Alexander Capital Stockbroker Sanctioned For Fradulent Sale Of Promissory Notes
Jody Ethan Thompson of New York New York a stockbroker formerly registered with Alexander Capital L.P. has been suspended for five months from associating with any Financial Industry Regulatory Authority (FINRA) member in any capacity supported by findings that (1) Thompson provided unsuitable investment recommendations to customers concerning promissory notes and Regulation D offerings and (2) Thompson effected trades in a customer’s account on a discretionary basis without written authorization from the customer.
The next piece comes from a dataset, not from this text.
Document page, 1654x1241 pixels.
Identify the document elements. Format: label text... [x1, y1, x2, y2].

Letter of Acceptance Waiver and Consent No. 2017055815301 (Feb. 28, 2020).
According to the AWC, from August of 2015 to April of 2017, Thompson advised one or more customers to purchase investments in a fund established to pool money so that the fund could buy investments through special purpose vehicles. The AWC stated that customers were solicited for the purchase of two fund series that involved private technology companies’ issuance of convertible notes. Thompson neglected to perform due diligence which prevented him from comprehending the risks of those investments and how interest was paid on those products. FINRA stated that Thompson also failed to comprehend the fees charged to customers for investing. The AWC indicated that the stockbroker persuaded a customer to invest $1,000,000.00 in the funds.
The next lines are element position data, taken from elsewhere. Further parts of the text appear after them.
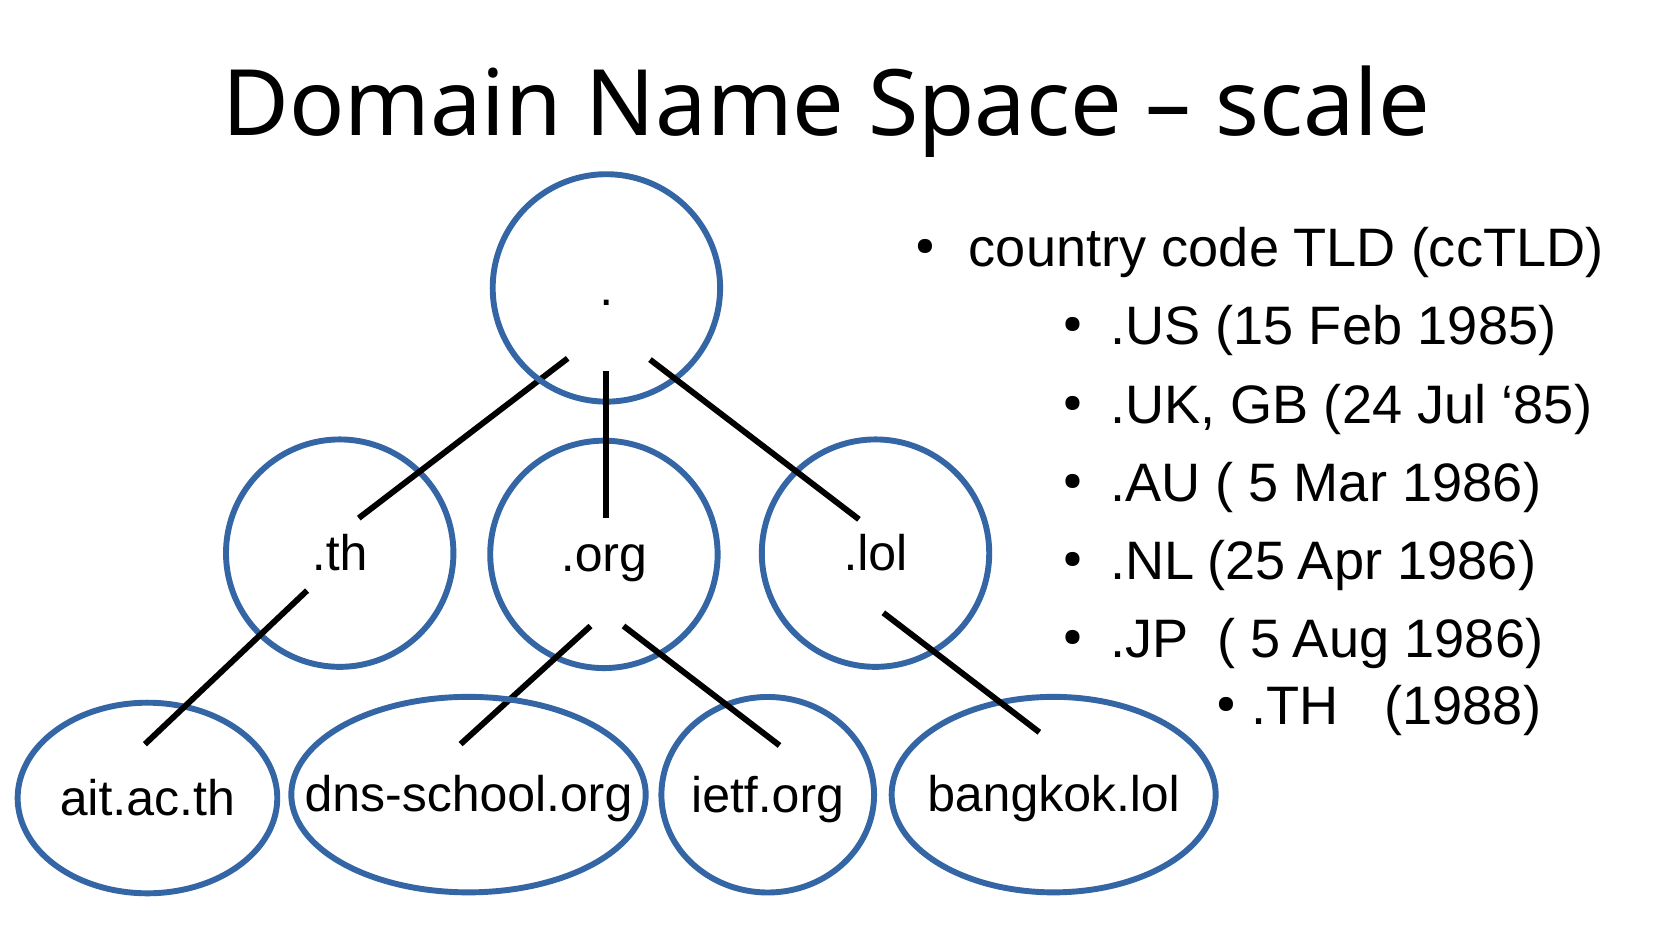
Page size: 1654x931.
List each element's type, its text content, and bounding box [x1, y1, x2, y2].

text_box ietf.org [661, 696, 875, 893]
text_box .lol [761, 439, 897, 667]
text_box .th [226, 439, 454, 667]
title Domain Name Space – scale [82, 37, 1571, 221]
text_box bangkok.lol [891, 769, 897, 820]
text_box .org [490, 440, 718, 669]
list country code TLD (ccTLD) .US (15 Feb 1985) .UK, GB (24 Jul ‘85) .AU ( 5 Mar 1986) .NL (25 Apr 1986) .JP ( 5 Aug 1986) .TH (1988) [897, 217, 1654, 931]
text_box ait.ac.th [17, 702, 278, 894]
text_box dns-school.org [291, 696, 646, 893]
text_box . [492, 174, 721, 402]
FINRA also stated that Thompson did not perform due diligence on ABC Company’s promissory notes because he failed to read or request any of ABC’s financials or otherwise attempt to understand the way in which ABC intended on producing income and paying back holders of promissory notes. A customer of Alexander Capital was nonetheless advised by Thompson to invest $600,000.00 in the notes. Three of four notes had been purchased by the customer on margin. Thompson did not reasonably grasp the risks of margin.
Thompson also recommended Regulation D offerings without developing an understanding of their risks and features. The AWC stated that a customer was steered by Thompson towards investing $1,150,000.00 in equities and debt instruments issued by a wireless audio technology company through a Regulation D offering. FINRA determined that Thompson’s recommendations were unsuitable given his lack of understanding of risks and features.
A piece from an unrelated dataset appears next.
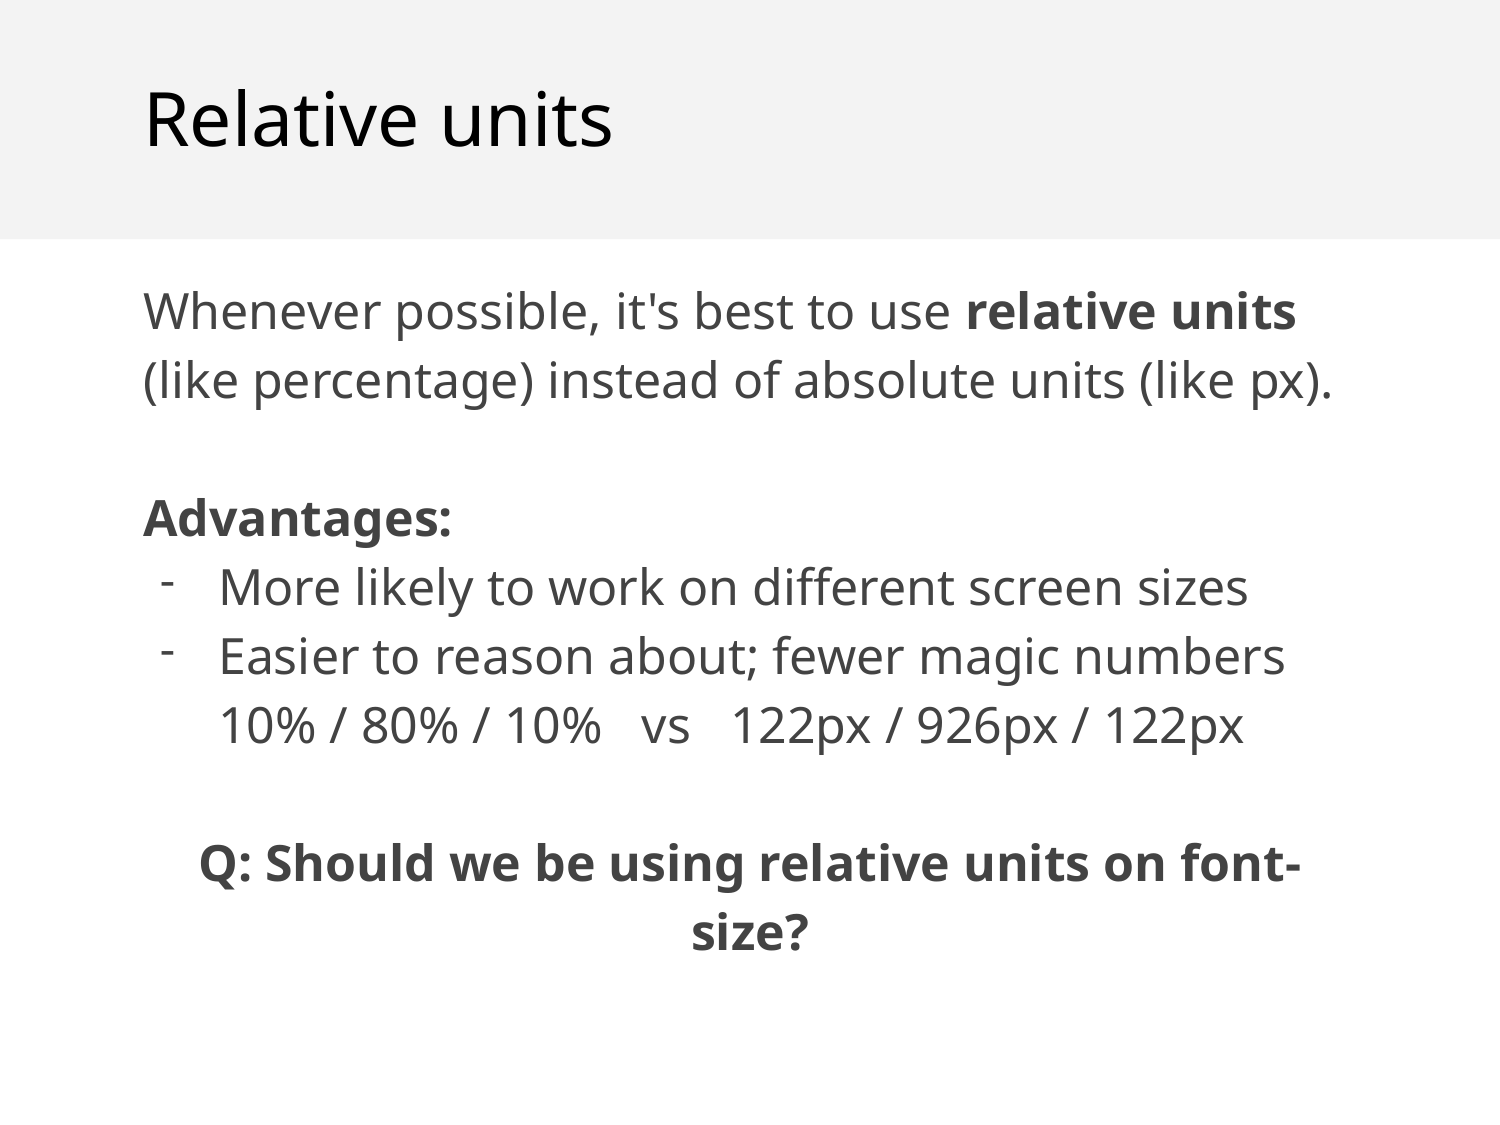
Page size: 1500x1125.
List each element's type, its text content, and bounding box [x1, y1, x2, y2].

title Relative units [128, 56, 1372, 183]
list Whenever possible, it's best to use relative units (like percentage) instead of absolute units (like px). Advantages: More likely to work on different screen sizes Easier to reason about; fewer magic numbers 10% / 80% / 10% vs 122px / 926px / 122px Q: Should we be using relative units on font-size? [128, 255, 1372, 1004]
FINRA also stated that between August of 2015 and March of 2017, forty trades were placed by Thompson in the account of an Alexander Capital customer on a discretionary basis. There was no written authorization provided by the customer to warrant Thompson’s exercise of discretion. FINRA determined that Thompson’s conduct was violative of FINRA Rules 2010 and National Association of Securities Dealers (NASD) Rule 2510(b). FINRA Public Disclosure reveals that Thompson has been identified in two customer initiated investment related disputes concerning accusations of his misconduct while registered with Merrill Lynch.
Particularly, a customer filed an investment related complaint pertaining to Thompson’s conduct where the customer sought unspecified damages based upon accusations of bad investment advice on private equity products. Also, Thompson is the subject of a customer initiated investment related written complaint which has been resolved for $33,623.67 in damages based upon accusations of Thompson’s failure to follow the customer’s mutual fund instructions.